==== Source information

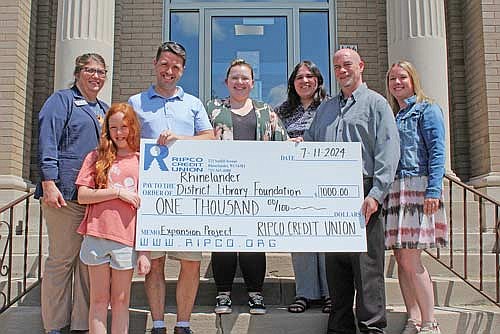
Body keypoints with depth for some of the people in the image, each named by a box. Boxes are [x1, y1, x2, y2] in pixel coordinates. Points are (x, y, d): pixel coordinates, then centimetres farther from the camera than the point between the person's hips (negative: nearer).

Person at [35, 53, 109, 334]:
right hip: (66, 194, -6)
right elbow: (47, 144, -8)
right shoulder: (61, 101, 3)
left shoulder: (105, 110, 23)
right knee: (62, 258, -2)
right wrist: (49, 184, -17)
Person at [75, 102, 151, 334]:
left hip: (127, 238, -1)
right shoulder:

========

*Task prompt*
Add 52 to each number in the keypoint values (the x, the y and the depth) and write every line of the records out again, with all other text and the box numbers unchanged. Leave the picture out.

*Result of this task*
Body keypoints with depth for some of the people in the image, each named by a box. Boxes are [x1, y1, x2, y2] in pixel coordinates. Points are (x, y, d): pixel coordinates, then centimetres farther from the camera than the point between the person's hips (negative: nearer).

Person at [35, 53, 109, 334]:
right hip: (118, 246, 46)
right elbow: (99, 196, 44)
right shoulder: (113, 153, 55)
left shoulder: (157, 162, 75)
right knee: (114, 310, 50)
right wrist: (101, 236, 35)
Person at [75, 102, 151, 334]:
left hip: (179, 290, 51)
right shoulder:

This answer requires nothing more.